11 - Turing Equivalent Models

ucla | CS 181 | 2024-05-22 14:11

Church-Turing Thesis

any real world computational model can be modeled by a TM (turing machine)
i.e., if a language $L$ is recognized by any computational device, then $L$ is a turing-recognizable language
Bidirectional Tape
traditional tapes extend infinitely to the right
bidirectional extends infinitely in both direction
the Church-Turing thesis applies for bidirectional tapes
- Proof: consider folding the LHS to the RHS so now the tape is unidirectional but 2 rows of cells
- now the same transition function specifies direction but dependding on whether ur on the top or bottom of the tape u move in opposite directions on the tape
  Multiple Tapes
transition function for $k$ tapes with unique heads: $δ : Q \times Γ^{k} \to Q \times Γ^{k} \times {L, R}^{k}$
still Church-Turing thesis holds
- ue ome indicator, e.g. circle, to identify heads in tape as a new symbol in alpha
- then go through the tape to memorize the k heads positions
- shift these indicators to the left end of the tape (we make a new tape or smthn to make it unidirectional)
  Nondeterministic Turing Machines (NTMs)
still single tape but with transition func: $δ : Q \times Γ \to P (Q \times Γ \times {L, R})$
input w is accepted if some computation on w accepts
Church-Turing Thesis holds for NTMs
- Pf. fork a new TM for every possible state taken at a transition, frontier parallel search
  Automata with Stacks
automata with 2 stacks is equivalent to a turing machine

Task instructions:
1 – In the Turing-equivalent models notes, what is an automaton with two stacks equivalent to?
2 – Please write out everything from "11 - Turing" down to "TM (turing machine)" in the Turing-equivalent models notes.
These lines come from a separate source, not from the Turing-equivalent models notes.

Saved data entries
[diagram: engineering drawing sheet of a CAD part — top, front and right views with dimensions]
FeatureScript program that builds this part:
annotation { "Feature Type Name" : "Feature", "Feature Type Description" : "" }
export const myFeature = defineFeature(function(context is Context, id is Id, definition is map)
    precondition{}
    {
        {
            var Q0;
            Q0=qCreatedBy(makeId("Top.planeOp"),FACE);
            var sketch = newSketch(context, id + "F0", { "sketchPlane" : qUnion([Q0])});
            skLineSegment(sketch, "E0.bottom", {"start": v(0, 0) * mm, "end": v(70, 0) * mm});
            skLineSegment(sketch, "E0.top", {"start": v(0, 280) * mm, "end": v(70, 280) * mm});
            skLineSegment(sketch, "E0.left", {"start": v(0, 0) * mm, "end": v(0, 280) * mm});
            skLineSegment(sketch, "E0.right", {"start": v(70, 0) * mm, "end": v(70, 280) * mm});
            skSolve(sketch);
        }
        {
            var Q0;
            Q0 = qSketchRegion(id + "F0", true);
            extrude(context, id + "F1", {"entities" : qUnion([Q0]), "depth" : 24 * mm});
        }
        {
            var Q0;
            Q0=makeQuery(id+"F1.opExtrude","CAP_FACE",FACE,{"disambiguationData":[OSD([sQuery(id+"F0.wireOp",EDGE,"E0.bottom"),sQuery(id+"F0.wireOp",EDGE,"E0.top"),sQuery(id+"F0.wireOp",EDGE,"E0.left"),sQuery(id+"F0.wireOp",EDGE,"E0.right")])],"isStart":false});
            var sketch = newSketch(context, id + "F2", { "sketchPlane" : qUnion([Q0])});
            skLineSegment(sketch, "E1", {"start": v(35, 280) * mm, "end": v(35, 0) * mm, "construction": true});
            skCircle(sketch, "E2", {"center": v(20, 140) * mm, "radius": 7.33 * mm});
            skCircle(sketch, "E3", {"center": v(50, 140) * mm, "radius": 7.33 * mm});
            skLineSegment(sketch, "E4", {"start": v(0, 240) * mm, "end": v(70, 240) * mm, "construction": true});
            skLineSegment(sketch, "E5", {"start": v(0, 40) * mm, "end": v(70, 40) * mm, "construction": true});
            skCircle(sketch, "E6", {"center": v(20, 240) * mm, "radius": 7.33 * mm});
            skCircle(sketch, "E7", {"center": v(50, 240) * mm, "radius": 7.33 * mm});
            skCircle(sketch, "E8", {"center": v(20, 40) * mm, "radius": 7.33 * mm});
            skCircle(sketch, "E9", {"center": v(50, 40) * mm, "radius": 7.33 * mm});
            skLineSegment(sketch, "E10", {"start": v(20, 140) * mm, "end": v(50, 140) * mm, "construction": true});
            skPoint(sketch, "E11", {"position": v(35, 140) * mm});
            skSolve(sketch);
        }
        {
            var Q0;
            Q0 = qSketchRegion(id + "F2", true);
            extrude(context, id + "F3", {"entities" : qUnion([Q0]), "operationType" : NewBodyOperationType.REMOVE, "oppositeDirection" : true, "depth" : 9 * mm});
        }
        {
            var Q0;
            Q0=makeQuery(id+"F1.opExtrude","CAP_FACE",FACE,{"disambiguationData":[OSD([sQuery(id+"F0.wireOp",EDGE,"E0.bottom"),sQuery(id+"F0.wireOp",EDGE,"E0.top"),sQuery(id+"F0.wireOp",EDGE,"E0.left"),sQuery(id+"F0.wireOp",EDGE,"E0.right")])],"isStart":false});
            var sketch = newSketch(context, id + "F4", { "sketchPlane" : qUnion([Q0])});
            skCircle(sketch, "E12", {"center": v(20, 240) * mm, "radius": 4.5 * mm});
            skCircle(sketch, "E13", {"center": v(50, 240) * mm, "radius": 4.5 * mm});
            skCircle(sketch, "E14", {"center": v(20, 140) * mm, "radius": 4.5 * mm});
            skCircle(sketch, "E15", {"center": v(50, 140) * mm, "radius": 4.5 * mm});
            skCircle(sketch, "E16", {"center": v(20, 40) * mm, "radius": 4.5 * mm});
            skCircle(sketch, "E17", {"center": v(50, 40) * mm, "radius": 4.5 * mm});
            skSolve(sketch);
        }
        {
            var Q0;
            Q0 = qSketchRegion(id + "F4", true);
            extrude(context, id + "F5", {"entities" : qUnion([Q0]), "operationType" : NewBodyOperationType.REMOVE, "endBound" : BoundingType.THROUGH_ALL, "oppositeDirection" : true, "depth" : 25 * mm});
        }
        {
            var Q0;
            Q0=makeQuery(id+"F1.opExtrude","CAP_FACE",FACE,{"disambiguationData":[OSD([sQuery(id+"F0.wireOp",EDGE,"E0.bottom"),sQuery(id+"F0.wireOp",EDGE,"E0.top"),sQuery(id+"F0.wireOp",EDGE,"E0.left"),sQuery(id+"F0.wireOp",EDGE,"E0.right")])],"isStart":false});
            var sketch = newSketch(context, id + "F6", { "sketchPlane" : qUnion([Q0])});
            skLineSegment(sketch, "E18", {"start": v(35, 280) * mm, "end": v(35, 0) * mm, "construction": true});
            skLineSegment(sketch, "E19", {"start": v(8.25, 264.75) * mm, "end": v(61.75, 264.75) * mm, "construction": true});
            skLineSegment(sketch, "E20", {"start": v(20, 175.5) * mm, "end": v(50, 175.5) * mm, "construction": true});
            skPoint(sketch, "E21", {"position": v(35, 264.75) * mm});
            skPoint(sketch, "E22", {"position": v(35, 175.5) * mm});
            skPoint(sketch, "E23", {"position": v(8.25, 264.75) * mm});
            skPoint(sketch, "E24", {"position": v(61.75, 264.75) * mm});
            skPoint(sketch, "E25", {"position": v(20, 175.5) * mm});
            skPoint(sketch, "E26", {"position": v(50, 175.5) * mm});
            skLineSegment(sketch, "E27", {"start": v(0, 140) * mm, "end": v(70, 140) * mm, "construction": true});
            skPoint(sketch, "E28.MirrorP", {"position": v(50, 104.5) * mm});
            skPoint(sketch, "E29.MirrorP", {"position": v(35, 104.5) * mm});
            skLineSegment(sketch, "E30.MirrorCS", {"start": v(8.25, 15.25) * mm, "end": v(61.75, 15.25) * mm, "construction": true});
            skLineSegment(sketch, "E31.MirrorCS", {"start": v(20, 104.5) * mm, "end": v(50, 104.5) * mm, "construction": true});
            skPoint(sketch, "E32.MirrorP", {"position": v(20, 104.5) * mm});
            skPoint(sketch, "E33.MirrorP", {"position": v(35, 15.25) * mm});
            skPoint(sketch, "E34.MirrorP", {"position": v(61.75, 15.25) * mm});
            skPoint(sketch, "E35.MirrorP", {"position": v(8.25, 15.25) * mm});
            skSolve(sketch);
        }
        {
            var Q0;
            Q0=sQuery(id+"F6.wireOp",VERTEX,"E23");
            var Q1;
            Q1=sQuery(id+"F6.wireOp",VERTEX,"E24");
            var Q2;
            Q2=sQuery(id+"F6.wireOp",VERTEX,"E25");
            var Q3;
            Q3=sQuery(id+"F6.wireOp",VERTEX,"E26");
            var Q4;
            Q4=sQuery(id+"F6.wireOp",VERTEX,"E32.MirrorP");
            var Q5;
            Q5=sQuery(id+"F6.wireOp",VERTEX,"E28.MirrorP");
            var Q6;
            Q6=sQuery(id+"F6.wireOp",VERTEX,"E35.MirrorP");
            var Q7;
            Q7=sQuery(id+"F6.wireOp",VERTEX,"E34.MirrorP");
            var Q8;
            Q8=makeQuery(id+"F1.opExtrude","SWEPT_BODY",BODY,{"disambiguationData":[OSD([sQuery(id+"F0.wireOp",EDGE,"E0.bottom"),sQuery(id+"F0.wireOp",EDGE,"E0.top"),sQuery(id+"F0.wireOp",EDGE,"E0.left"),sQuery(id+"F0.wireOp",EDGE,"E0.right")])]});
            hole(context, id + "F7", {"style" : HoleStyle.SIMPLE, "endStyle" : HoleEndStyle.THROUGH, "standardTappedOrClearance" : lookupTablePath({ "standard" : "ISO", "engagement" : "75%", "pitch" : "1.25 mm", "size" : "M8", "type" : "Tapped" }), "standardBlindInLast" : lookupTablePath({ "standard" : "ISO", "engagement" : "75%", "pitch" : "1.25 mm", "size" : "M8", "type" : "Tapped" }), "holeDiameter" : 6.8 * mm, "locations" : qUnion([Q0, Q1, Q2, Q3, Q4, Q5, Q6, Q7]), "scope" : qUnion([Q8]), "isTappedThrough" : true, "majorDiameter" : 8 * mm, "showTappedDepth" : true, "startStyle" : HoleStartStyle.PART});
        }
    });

Numbered answers:
1 – A Turing machine.

2 –
11 - Turing Equivalent Models

ucla | CS 181 | 2024-05-22 14:11

Church-Turing Thesis

any real world computational model can be modeled by a TM (turing machine)